Hamburg – Mucksmäuschenstill ist es derzeit bei den Strokes. Nach ihrem dritten Album „First Impressions of Earth“ gab es musikalisch nichts Neues von den amerikanischen Garagenrockern. Da kann dem einen oder anderen Bandmitglied natürlich schon mal langweilig werden. So auch dem Frontmann Julian Casablancas. Im November veröffentlichte der schlaksige Bursche seine erste Soloplatte „Phrazes for the Young“ und tobte sich so richtig aus. Da hört man auch mal quietschige Keyboardklänge, Afrobeats und Dancehall-Sounds.
Julians Stilmix ist auch der Grund, warum er nun auf Solopfaden wandelt. Der Intro verriert er: „Ich wollte ja eigentlich nie ein Soloalbum machen, sie hätten also sehr gut Strokes-Songs werden können. Ich habe sie der Band auch vorgespielt und gefragt, ob sie sie wollen - aber sie waren nicht interessiert.
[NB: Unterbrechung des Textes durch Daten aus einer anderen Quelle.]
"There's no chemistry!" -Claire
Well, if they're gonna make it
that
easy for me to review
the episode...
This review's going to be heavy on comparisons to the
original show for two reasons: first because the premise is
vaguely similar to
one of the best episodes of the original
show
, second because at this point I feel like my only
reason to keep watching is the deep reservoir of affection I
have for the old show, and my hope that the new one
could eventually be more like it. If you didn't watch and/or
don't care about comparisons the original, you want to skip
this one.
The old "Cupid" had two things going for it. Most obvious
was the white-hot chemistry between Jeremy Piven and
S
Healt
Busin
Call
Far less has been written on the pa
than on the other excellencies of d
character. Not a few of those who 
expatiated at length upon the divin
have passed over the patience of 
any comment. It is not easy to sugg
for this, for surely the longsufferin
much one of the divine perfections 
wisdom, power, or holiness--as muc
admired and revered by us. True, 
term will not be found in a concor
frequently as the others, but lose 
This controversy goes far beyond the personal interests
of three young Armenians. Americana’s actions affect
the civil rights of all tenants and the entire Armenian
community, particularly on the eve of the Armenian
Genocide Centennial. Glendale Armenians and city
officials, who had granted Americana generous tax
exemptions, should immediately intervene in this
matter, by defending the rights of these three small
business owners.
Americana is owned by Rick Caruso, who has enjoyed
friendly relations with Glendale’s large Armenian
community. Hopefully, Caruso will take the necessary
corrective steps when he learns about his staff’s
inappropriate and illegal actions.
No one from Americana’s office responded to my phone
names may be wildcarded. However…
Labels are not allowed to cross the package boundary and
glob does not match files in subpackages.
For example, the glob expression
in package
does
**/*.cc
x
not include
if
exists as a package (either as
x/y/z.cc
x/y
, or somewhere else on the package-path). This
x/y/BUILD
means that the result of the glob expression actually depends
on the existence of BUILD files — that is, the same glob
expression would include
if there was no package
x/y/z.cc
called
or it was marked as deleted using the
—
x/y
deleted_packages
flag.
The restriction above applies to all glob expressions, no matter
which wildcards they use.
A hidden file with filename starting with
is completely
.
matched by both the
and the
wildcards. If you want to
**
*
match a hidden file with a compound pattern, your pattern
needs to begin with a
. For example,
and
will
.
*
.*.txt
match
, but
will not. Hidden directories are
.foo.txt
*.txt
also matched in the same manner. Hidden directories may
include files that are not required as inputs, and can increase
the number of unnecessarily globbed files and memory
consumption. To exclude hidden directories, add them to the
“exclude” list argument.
Ich wollte sie aber nicht aufgeben, also musste ich handeln.“. Gesagt, getan. Für Strokes-Fans sicherlich gewöhnungsbedürftig, auch wenn Mr. Casablancas bei seinem Solodebüt nicht gänzlich auf den schnodderigen Garagenrock verzichtet. Doch Synthieklänge in 80er-Jahre-Manier sind vor allem in der ersten Singleauskopplung „11th Dimension“ sehr präsent. Das muss nicht schlecht sein - live garantieren Julian Casablancas Songs sicherlich einen großen Spaß-Faktor!
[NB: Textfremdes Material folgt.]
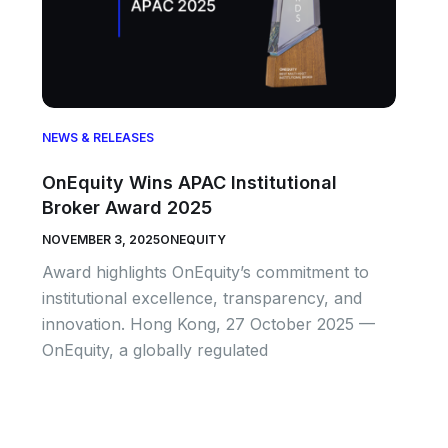
NEWS & RELEASES
OnEquity Wins APAC Institutional
Broker Award 2025
NOVEMBER 3, 2025
ONEQUITY
Award highlights OnEquity’s commitment to
institutional excellence, transparency, and
innovation. Hong Kong, 27 October 2025 —
OnEquity, a globally regulated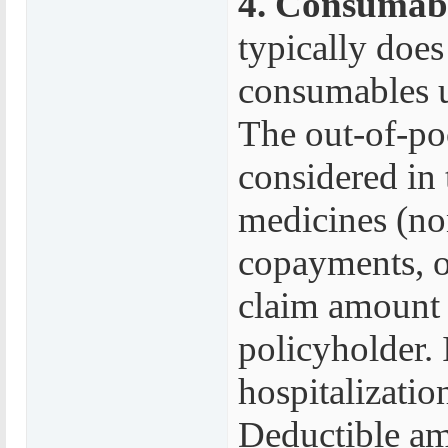
4. Consumabl
typically does
consumables us
The out-of-po
considered in 
medicines (no
copayments, o
claim amount 
policyholder. 
hospitalization
Deductible am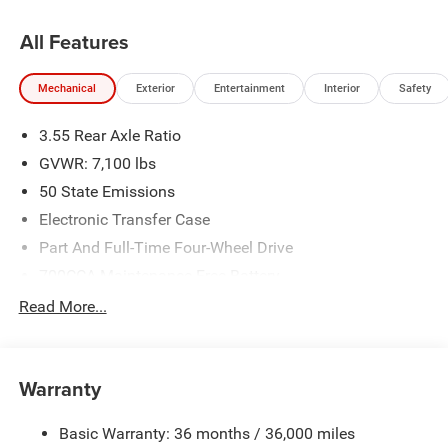
All Features
Mechanical
Exterior
Entertainment
Interior
Safety
3.55 Rear Axle Ratio
GVWR: 7,100 lbs
50 State Emissions
Electronic Transfer Case
Part And Full-Time Four-Wheel Drive
700CCA Maintenance-Free Battery
230 Amp Alternator
Read More...
Class IV Towing Equipment -inc: Hitch and Trailer Sway
Control
Trailer Wiring Harness
Warranty
1670# Maximum Payload
Basic Warranty: 36 months / 36,000 miles
HD Gas-Pressurized Shock Absorbers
Übrigens, auch die anderen Mitglieder der Strokes liegen nicht auf der faulen Haut. Nahezu jedes Mitglied hat mindestens ein Album veröffentlicht, wie etwa der Gitarrist Albert Hammond Jr. sein zweites Solowerk „¿Como Te Llama?” im Sommer 2008. Und noch was: Man munkelt, dass die Strokes im Januar wieder im Studio stehen, um am vierten Album zu werkeln. Ob die wieder den gewohnten schrammeligen Gitarrensound bieten, oder sich nun auch anderen Musikgenres bedienen, bleibt abzuwarten.